City to again maximize TIF dollars
Having opted for the first time last year not to leave any money on the table, the Greencastle City Council has again agreed to capture the maximum assessed value possible from the TIF (tax increment financing) district.
Asked to approve a Greencastle Redevelopment Commission (RDC) letter requesting $100 million as the amount of assessed value to be captured from the Greencastle Economic Development Area — the TIF district — for 2019 payable in 2020 the City Council instead chose in a split decision to capture the full 100 percent of the available AV.
In the 4-2 vote, councilors Dave Murray, Gary Lemon, Tyler Wade and Stacie Langdon voted in the affirmative, while Mark Hammer and Steve Fields cast dissenting votes.
While a vigorous discussion of the matter took up a large portion of the monthly City Council meeting Thursday, the motivation for the four Council members voting in favor of the measure seemed to be simple: Why leave money on the table?
It should be noted that the city and RDC are not taking an additional $50 million in cash (aka the increase in AV from $100 million to $150 million), as might be misconstrued. Instead, what is at stake is the captured tax increment off that AV.
That “money on the table” is likely to be in the neighborhood of $1.7 million in 2020.
Had the council voted to roll back to the $100 million AV level, it would have generated an estimated $2.8 million in TIF funds. At the estimated $150 million AV, there the TIF will instead generate an estimated $4.5 million.
No sooner had the $100 million proposal left Mayor Bill Dory’s lips than Murray offered the suggestion to capture the full amount.
”I’m going to move we capture the full rate,” Murray said. “It’s a $1.7 million difference.”
Lemon soon added his voice in favor of the same proposal, reminding his fellow council members the proposed community center is coming with a hefty price tag.
“We have a major project coming up where we can use this money,” Lemon.
While some borrowed money will no doubt be part of the financing for that project, minimizing debt would be ideal, Lemon argued.
“My parents grew up in the Depression and cash was always king,” he said. “This will reduce the amount we have to borrow.”
Some of the money will also be used for needed infrastructure projects.
“There are a bunch of infrastructure projects that are out there,” Murray said.

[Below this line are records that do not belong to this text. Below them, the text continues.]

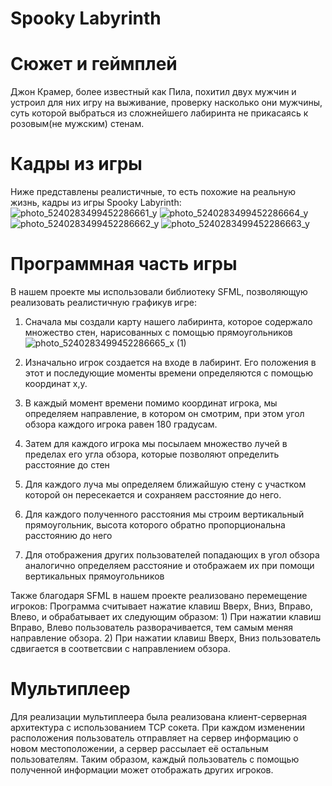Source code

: # Spooky Labyrinth

# Сюжет и геймплей

Джон Крамер, более известный как Пила, похитил двух мужчин и устроил для них игру на выживание, проверку насколько они мужчины, суть которой выбраться из сложнейшего лабиринта не прикасаясь к розовым(не мужским) стенам.

# Кадры из игры
Ниже представлены реалистичные, то есть похожие на реальную жизнь, кадры из игры Spooky Labyrinth:
![photo_5240283499452286661_y](https://user-images.githubusercontent.com/91669954/207206206-af497311-0949-428d-8060-764c9c50f94d.jpg)
![photo_5240283499452286664_y](https://user-images.githubusercontent.com/91669954/207206214-33d54dc1-0f56-4fc2-9ad6-0bea5ba12610.jpg)
![photo_5240283499452286662_y](https://user-images.githubusercontent.com/91669954/207206223-6bdc5c20-3fc5-44ec-9d30-4b6f1747cb7c.jpg)
![photo_5240283499452286663_y](https://user-images.githubusercontent.com/91669954/207206230-0e7f1437-13ce-4a74-a31b-21e893380716.jpg)



# Программная часть игры
В нашем проекте мы использовали библиотеку SFML, позволяющую реализовать реалистичную графикув игре:
1) Сначала мы создали карту нашего лабиринта, которое содержало множество стен, нарисованных с помощью прямоугольников ![photo_5240283499452286665_x (1)](https://user-images.githubusercontent.com/91669954/207206316-ca0ce860-fbd2-4743-afef-2571bd6a9857.jpg)

2) Изначально игрок создается на входе в лабиринт. Его положения в этот и последующие моменты времени определяются с помощью координат x,y.
3) В каждый момент времени помимо координат игрока, мы определяем направление, в котором он смотрим, при этом угол обзора каждого игрока равен 180 градусам.
4) Затем для каждого игрока мы посылаем множество лучей в пределах его угла обзора, которые позволяют определить расстояние до стен
5) Для каждого луча мы определяем ближайшую стену с участком которой он пересекается и сохраняем расстояние до него.
6) Для каждого полученного расстояния мы строим вертикальный прямоугольник, высота которого обратно пропорциональна расстоянию до него
7) Для отображения других пользователей попадающих в угол обзора аналогично определяем расстояние и отображаем их при помощи вертикальных прямоугольников

Также благодаря SFML в нашем проекте реализовано перемещение игроков:
Программа считывает нажатие клавиш Вверх, Вниз, Вправо, Влево, и обрабатывает их следующим образом:
	1)  При нажатии клавиш Вправо, Влево пользователь разворачивается, тем самым меняя направление обзора.
	2) При нажатии клавиш Вверх, Вниз пользователь сдвигается в соответсвии с направлением обзора.
# Мультиплеер
Для реализации мультиплеера была реализована клиент-серверная архитектура с использованием TCP сокета.
При каждом изменении расположения пользователь отправляет на сервер информацию о новом местоположении, а сервер рассылает её остальным пользователям.
Таким образом, каждый пользователь с помощью полученной информации может отображать других игроков.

Through the use of TIF, municipalities can typically divert future property tax revenue increases from a defined district -- like Greencastle’s industrial area on the East Side -- toward public improvement projects within the community.
The money from the captured AV has allowed the city to do things like reconstructing the road past the high school and middle school (Percy L. Julian Drive) to the tune of $1.2 million, along with the roadway next to Crown Equipment (Edgewood Lake Road) and the current widening of Indianapolis Road to three lanes with sidewalks, from east of the main Kroger entrance to Percy L. Julian Drive.
However, the restrictions on what the money can be used for prompted one of the arguments against capturing the maximum.
Fields noted that capturing 100 percent through TIF will have the counter-effect of limiting what the city collects through its regular tax levy.
This happens because it will make more properties hit their tax caps, therefore limiting the amount collected.
The estimate is that it will cost the city $300,000 in its 2019 budget. While a smaller amount, those dollars are far less restricted in their use.
“We have more flexibility and freedom,” Fields said. “In other words, we’re paying for our flexibility.”
At this, Dory, who presented the RDC suggestion without offering his own opinion Thursday, noted that a bill was drafted in the Indiana General Assembly this spring that would have allowed up to 15 percent of TIF dollars to be used for maintenance purposes.
“If you could find a way to get that TIF money over to the other funds, that would be great,” Clerk-Treasurer Lynda Dunbar said.
However, Dory believes it may take a couple more years for the proposal to become law.
“I wouldn’t bet on the state to give more money to local government,” Wade said to a round of laughter.
Regardless of any of this, Lemon did not find the six-to-one tradeoff to be worth it.
“What we’re going to do is give up $6 in TIF money to get $1 in city money?” Lemon asked. “We’re giving up $5.”
Another argument came in what capturing maximum AV for this year did to some property tax bills.
While Lemon has previously stated that tax rates would not increase, Hammer said he had seen an increase in property taxes at all three properties he owns, adding that he had heard this from others.
“I think it’s a pretty severe hit for some people,” Hammer said.
Other council members said they had not seen an increase in their tax rates, having long since hit the state’s one-percent property tax cap on residential properties and its two-percent cap on rentals.
Prior to taking the maximum amount, another argument had been that it would hurt other entities such as Greencastle Community Schools. Langdon asked what the effect had been and Murray said it was small.
Superintendent Jeff Hubble was in the audience and did not argue with Murray’s characterization.
One question that remained following the vote was from Fields, who asked if the decision could be changed. Dory said the wording could be changed.
This echoed an earlier statement from Murray, who noted that the community center project is not a sure thing. He suggested that if the project somehow stalls, the rate could be reduced.
“I urge the council to adopt the 100 percent,” Murray said, “and we can back it off if we need to.”